There are children on the island who go barefoot all summer and wear feathers in their hair, the Volkswagen vans in which their parents arrived in the ’70s turning to rust in the forest. Every year there are approximately two hundred days of rain. There’s a village of sorts by the ferry terminal: a general store with one gas pump, a health-food store, a real-estate office, an elementary school with sixty students, a community hall with two massive carved mermaids holding hands to form an archway over the front door and a tiny library attached. The rest of the island is mostly rock and forest, narrow roads with dirt driveways disappearing into the trees.

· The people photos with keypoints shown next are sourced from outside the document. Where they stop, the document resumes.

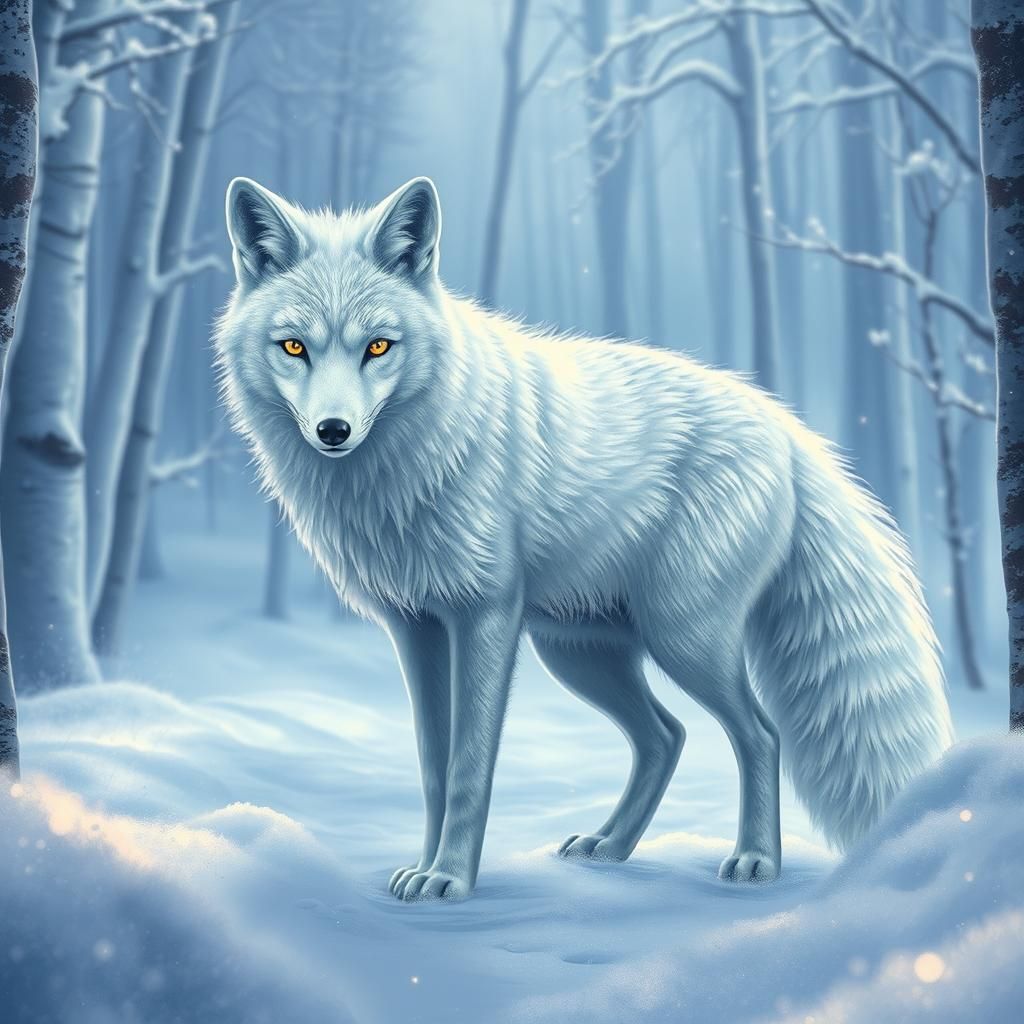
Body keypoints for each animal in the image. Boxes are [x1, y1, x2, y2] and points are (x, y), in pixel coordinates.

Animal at [214, 175, 954, 902]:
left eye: (377, 347)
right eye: (293, 347)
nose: (333, 430)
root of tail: (787, 428)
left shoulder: (485, 616)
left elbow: (469, 768)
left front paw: (451, 879)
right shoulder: (415, 627)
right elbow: (432, 766)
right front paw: (422, 870)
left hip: (679, 637)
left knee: (759, 733)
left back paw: (755, 861)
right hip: (579, 652)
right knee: (667, 736)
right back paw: (611, 847)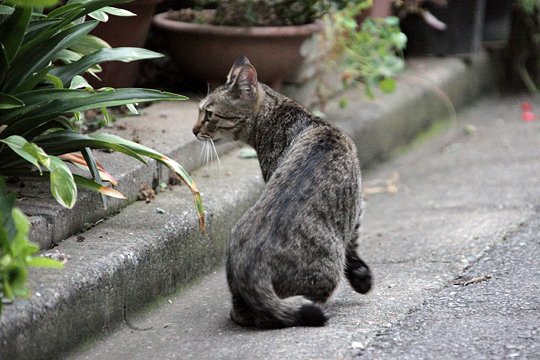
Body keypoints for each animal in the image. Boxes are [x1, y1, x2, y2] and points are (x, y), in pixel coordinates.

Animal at [192, 54, 374, 328]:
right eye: (200, 111)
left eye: (209, 113)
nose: (194, 130)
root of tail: (254, 269)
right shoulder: (357, 209)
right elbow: (353, 246)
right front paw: (362, 279)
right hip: (327, 267)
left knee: (244, 312)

In other words, it’s the kind of place that practically no one Arthur encounters in New York, Toronto, or Los Angeles can fathom, and he gets a lot of uncomprehending stares when he talks about it. He is forever trying to describe this place and resorting to generalizations about beaches and plant life. “The ferns were up to my head,” he tells people, performing a gesture that suggests greater and greater height over the years until he realizes at some point in his midforties that he’s describing plants that stand seven or eight feet tall. “Just unbelievable in retrospect.”
“It must’ve been so beautiful” is the inevitable reply.